WATER from a natural spring first discovered by Henry VI more than 500 years ago is now being bottled for the first time.

The king is said to have discovered the spring at the Bolton Hall Estate, Bolton-by-Bowland, in 1464. He was staying in the area following his defeat at the Battle of Hexham during the War of the Roses.

He commissioned a circular stone well and used it for bathing as well as a source of drinking water.

Now the ancient monument has been restored by the Bosonnet family and this week they started bottling the water at a new plant on the estate.

Last year Christopher Bosonnet, whose family took over the ownership of the Bolton-by-Bowland estate in 1866, sent some of the water for hydro-geology tests.

Contractors drilled into limestone bedrock near to the well to extract the water and then it was sent off for stringent laboratory tests where it was discovered that it had mineral qualities.

The 47-year-old said: “We discovered that the quality of the water was really good and then the only way forward was to start bottling it.”

A borehole dug 47 metres into the ground which extracts the water. It is then piped underground for one-mile to a plant where it is bottled and labelled as King Henry VI Spring Water.

Production of the water began this week and the estate have already secured contracts to supply a number of local businesses, including, the Spread Eagle in Sawley, Hindelinis Deli in Ribblesdale Park and Exchange Coffee Company in Clitheroe and Blackburn.

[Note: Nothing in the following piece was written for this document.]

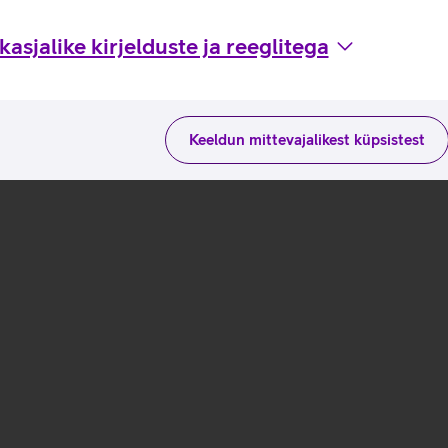
asjalike kirjelduste ja reeglitega
Keeldun mittevajalikest küpsistest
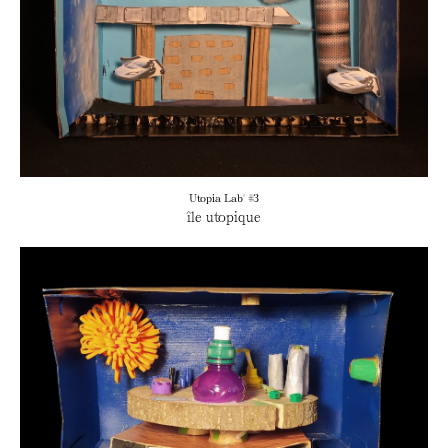
Utopia Lab' #3
île utopique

The father-of-one, who runs the company with his wife Joanne, received a loan worth thousands of pounds from the Lancashire County Council Rosebud Finance scheme for new businesses.

The firm now employs six people in the new plant which has been convert from a disused milking parlour.

Mr Bosonnet was a chartered surveyor with Anderton Bosonnet estate agents in Clitheroe, before deciding to leave in January last year to pursue other interests.